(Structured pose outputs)
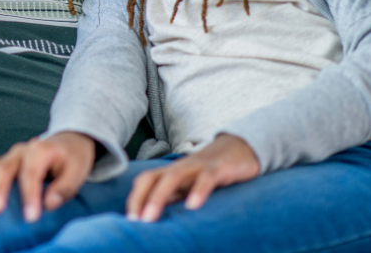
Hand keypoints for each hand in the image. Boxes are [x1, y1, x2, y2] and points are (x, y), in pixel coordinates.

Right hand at [0, 132, 95, 222]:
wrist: (68, 143)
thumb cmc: (72, 160)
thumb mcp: (78, 171)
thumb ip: (64, 188)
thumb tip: (48, 204)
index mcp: (41, 150)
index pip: (32, 173)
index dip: (30, 195)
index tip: (30, 217)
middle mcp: (21, 151)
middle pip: (6, 168)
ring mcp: (9, 156)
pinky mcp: (2, 163)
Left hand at [126, 134, 259, 222]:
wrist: (241, 147)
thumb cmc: (212, 171)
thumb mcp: (191, 185)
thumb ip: (175, 197)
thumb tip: (155, 216)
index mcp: (172, 172)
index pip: (145, 181)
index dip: (134, 198)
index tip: (129, 220)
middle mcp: (180, 167)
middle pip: (152, 178)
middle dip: (140, 199)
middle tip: (135, 222)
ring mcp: (198, 166)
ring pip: (174, 177)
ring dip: (159, 197)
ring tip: (150, 218)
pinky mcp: (219, 167)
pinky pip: (206, 177)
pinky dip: (198, 191)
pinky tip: (193, 206)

#### The task
Now transcribe all the entries above exactly, so that no picture is carried over.

#### Answer space
Hand keypoints for each hand in the image. Boxes are [x1, y1, x2, y2] and points are (x, y), in pixel coordinates.

Right hand at [0, 132, 95, 222]:
wrist: (68, 143)
thumb cmc: (72, 160)
thumb mcp: (78, 171)
thumb ip: (64, 188)
thumb tip: (48, 204)
index mcp: (41, 150)
index pip: (32, 173)
index dip: (30, 195)
index tip: (30, 217)
middle mcp: (21, 151)
middle pip: (6, 168)
ring mcp: (9, 156)
pinky mcp: (2, 163)
Left hand at [126, 134, 259, 222]:
wrist: (241, 147)
thumb cmc: (212, 171)
thumb mcp: (191, 185)
thumb ip: (175, 197)
thumb tip: (155, 216)
index mcp: (172, 172)
index pip: (145, 181)
index dip: (134, 198)
index tip: (129, 220)
middle mcp: (180, 167)
middle pip: (152, 178)
middle dip: (140, 199)
middle tip: (135, 222)
ring mcp: (198, 166)
ring pip: (174, 177)
ring dip: (159, 197)
ring tip: (150, 218)
pinky mcp: (219, 167)
pinky pip: (206, 177)
pinky dip: (198, 191)
pinky tip: (193, 206)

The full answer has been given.